Start of Record extracts
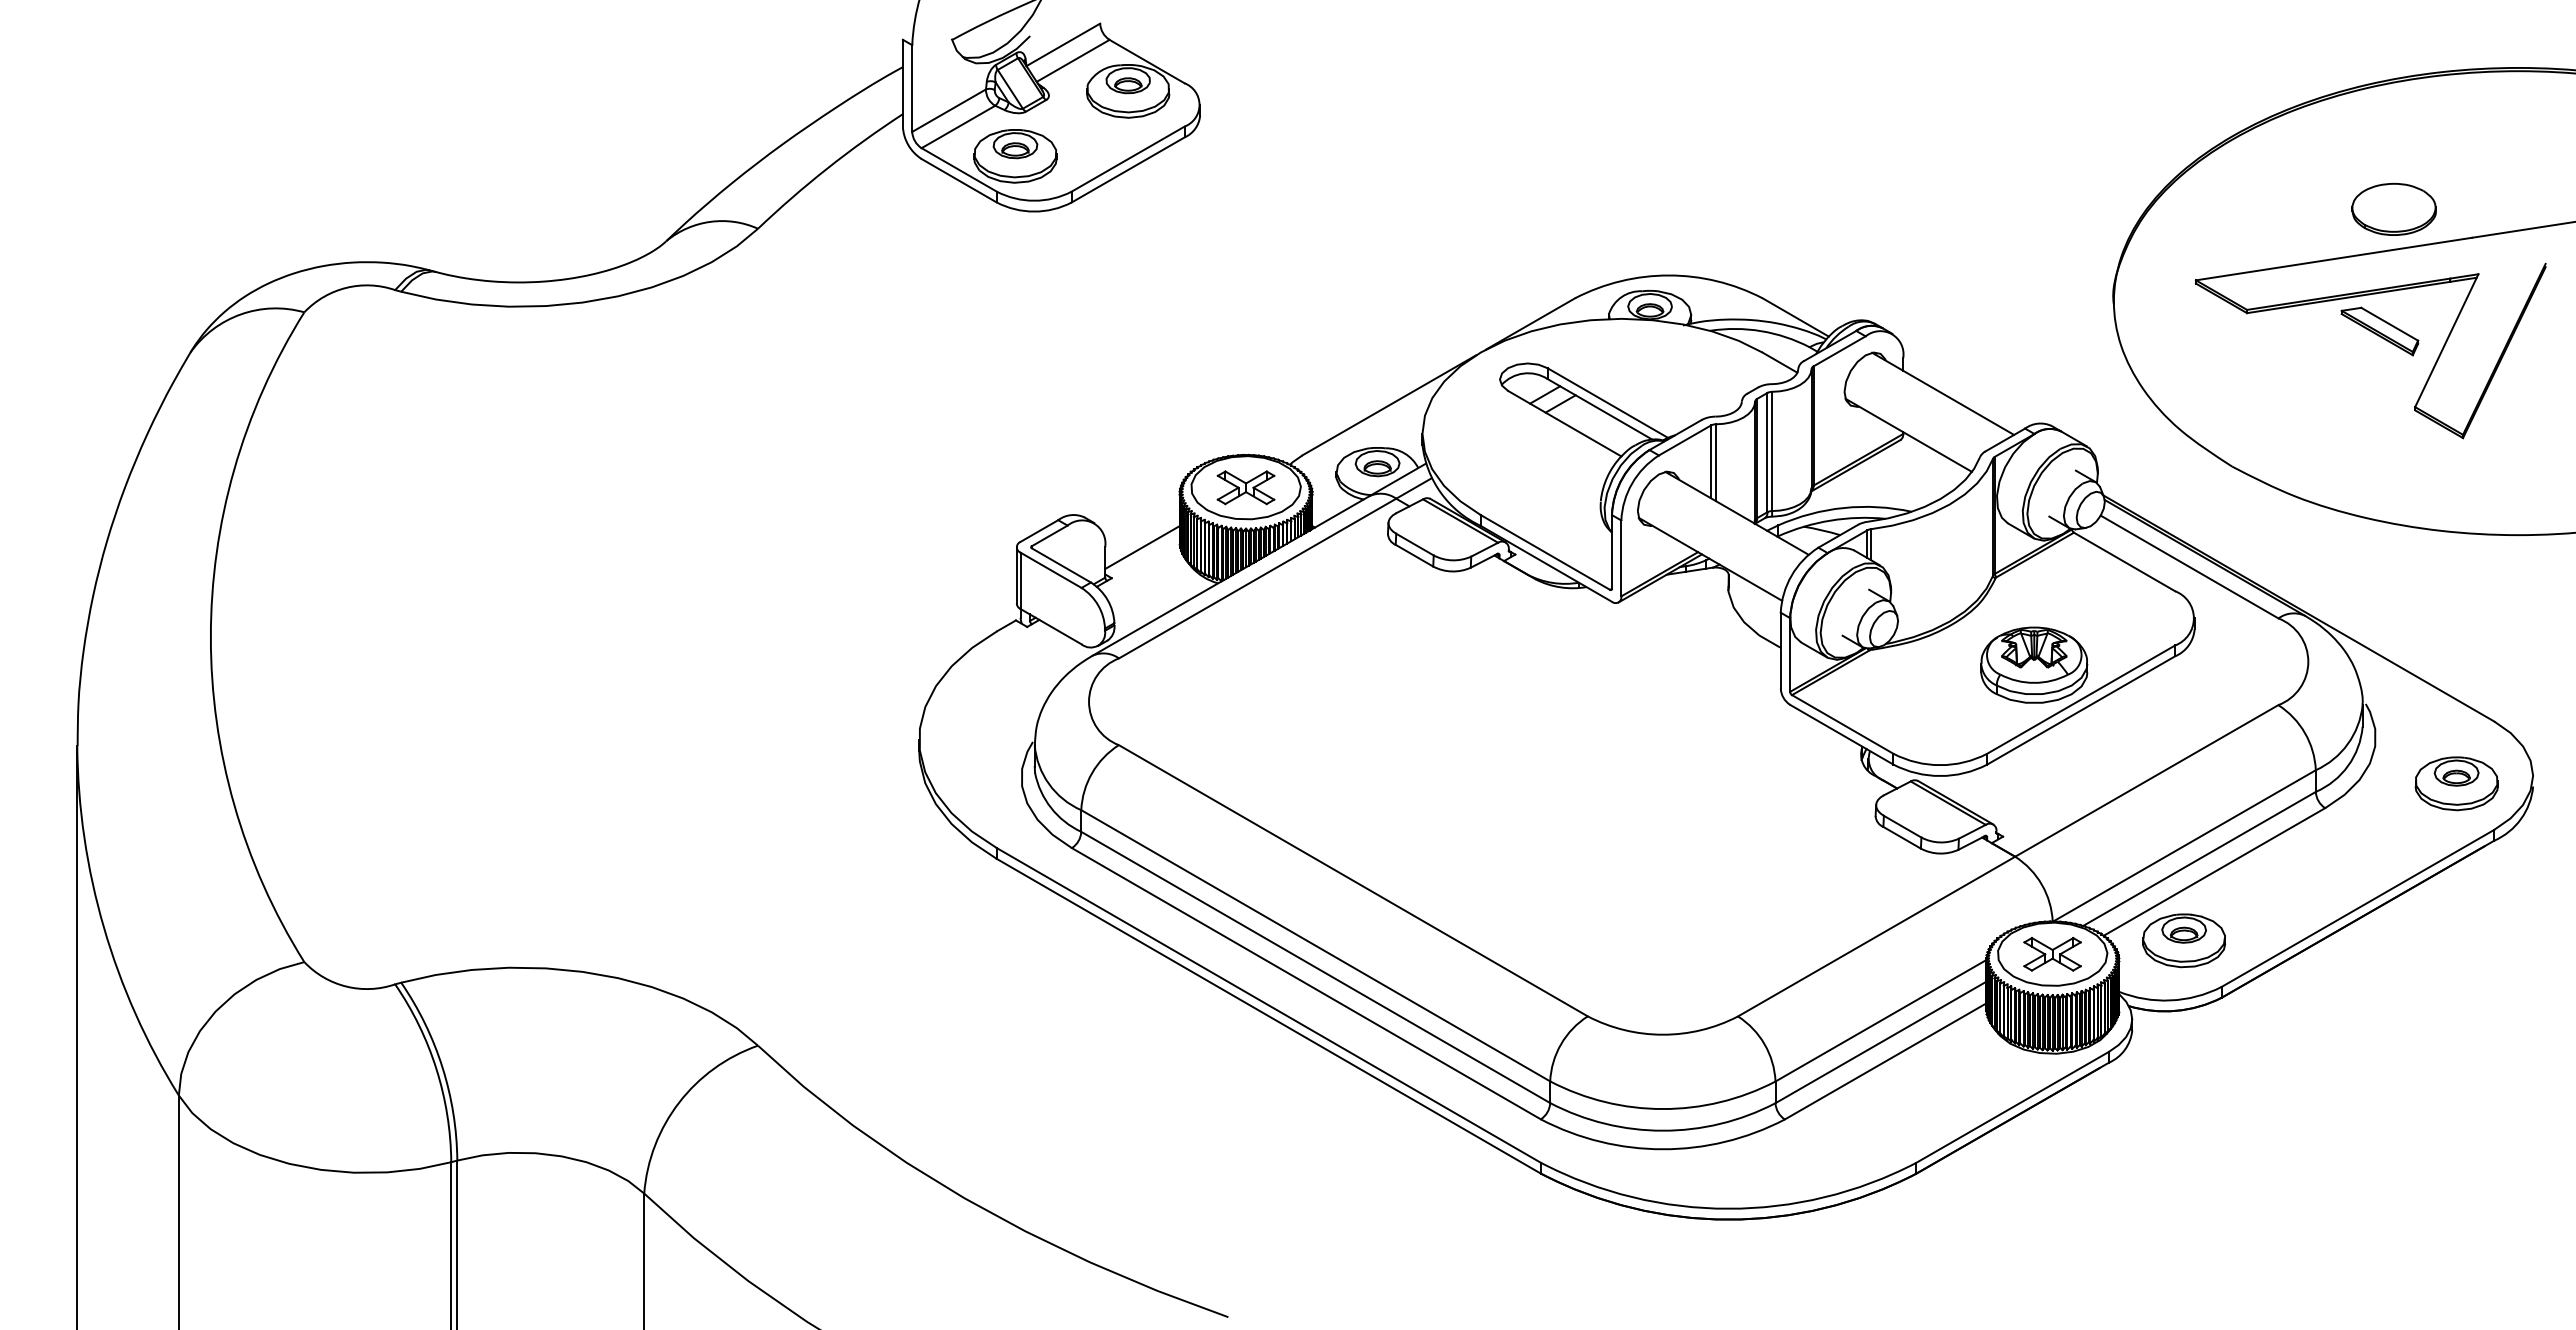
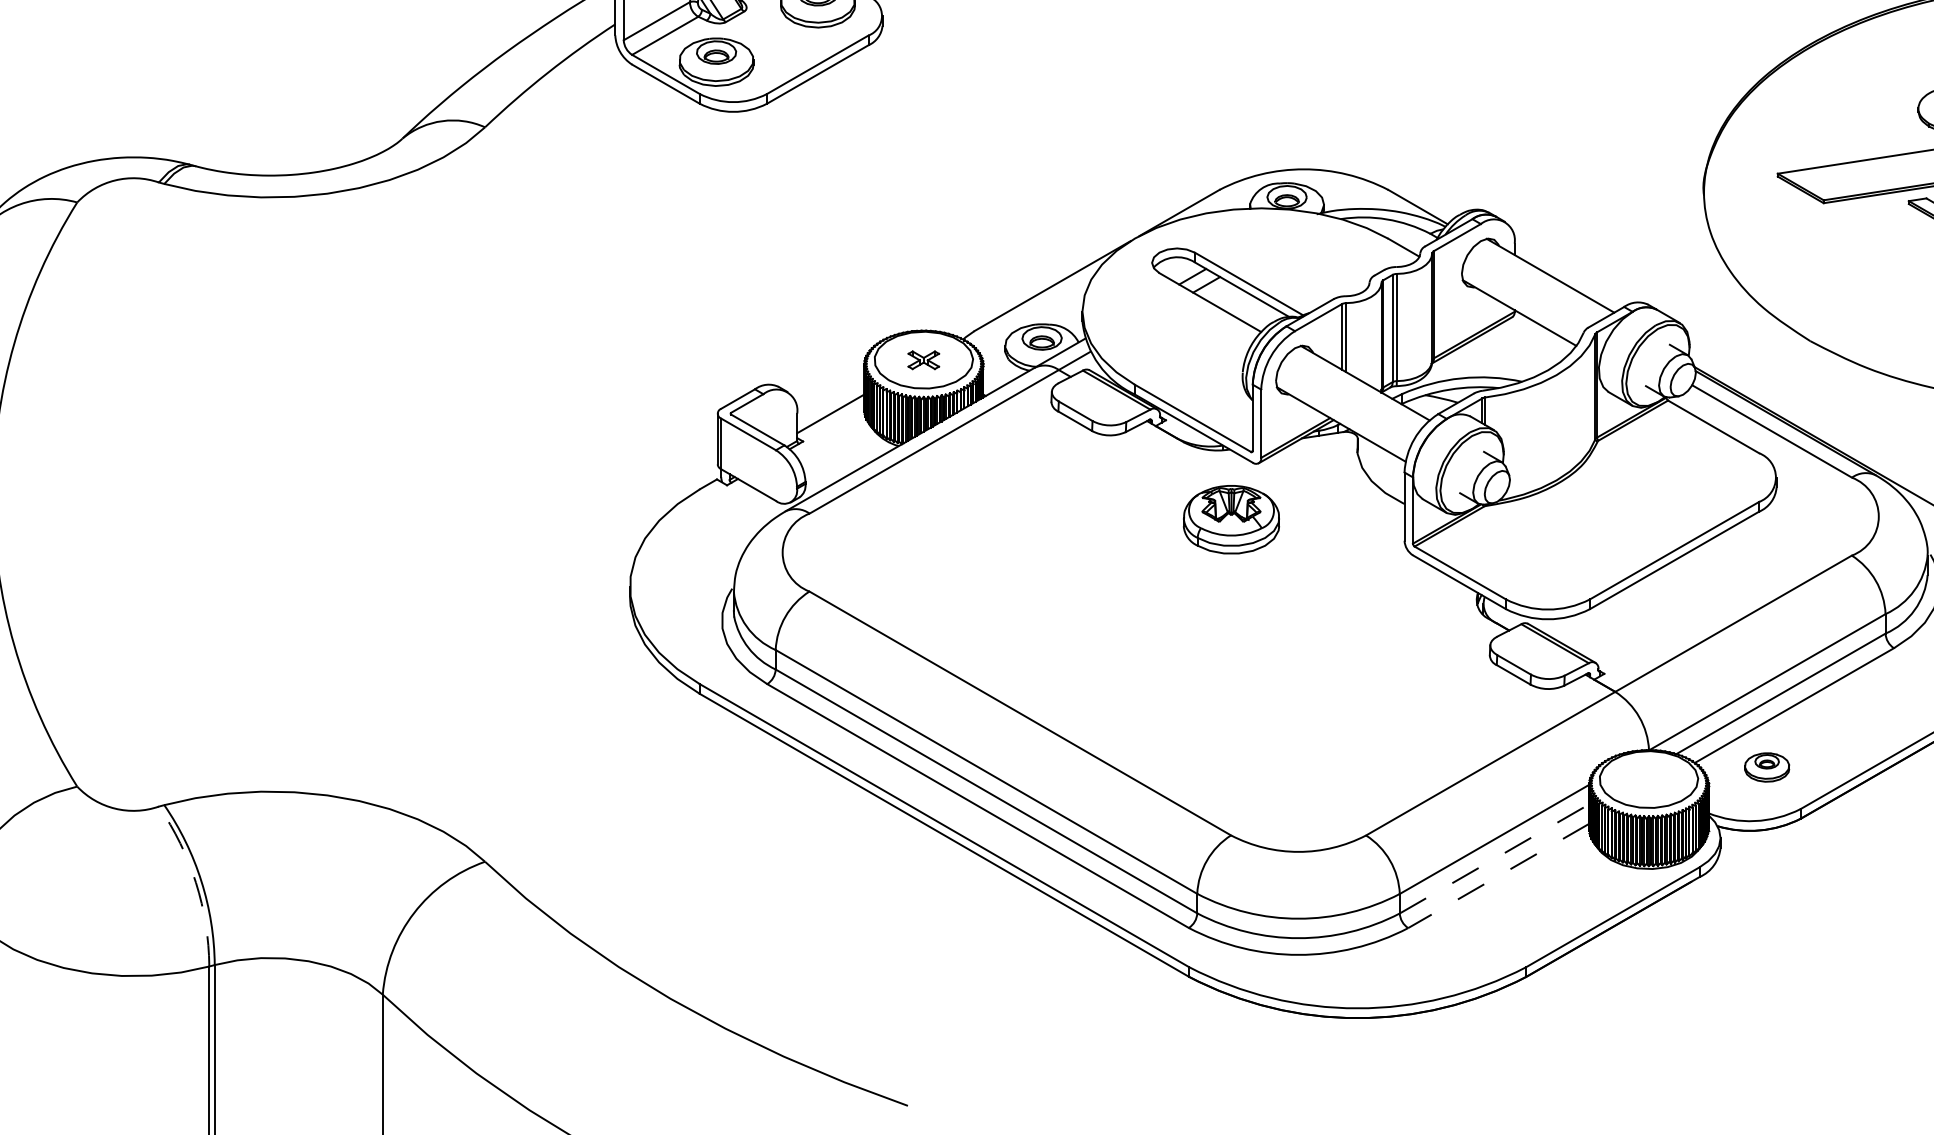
part: (1245, 487) -> (923, 359), size x0.6
part: (2034, 664) -> (1231, 519), moved
part: (2183, 940) -> (1766, 767), size x0.6
part: (2052, 954) -> (1648, 779), removed
line: (1880, 1042) -> (1494, 858), solid -> dashed
line: (1885, 1061) -> (1498, 875), solid -> dashed
arc: (436, 1069) -> (196, 883), solid -> dashed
End of Record extracts
• Exercise requirements:
Wherever a picture appears in the records above, leave it out and transcribe everything else exactly.

• Solution:
part: (1245, 487) -> (923, 359), size x0.6
part: (2034, 664) -> (1231, 519), moved
part: (2183, 940) -> (1766, 767), size x0.6
part: (2052, 954) -> (1648, 779), removed
line: (1880, 1042) -> (1494, 858), solid -> dashed
line: (1885, 1061) -> (1498, 875), solid -> dashed
arc: (436, 1069) -> (196, 883), solid -> dashed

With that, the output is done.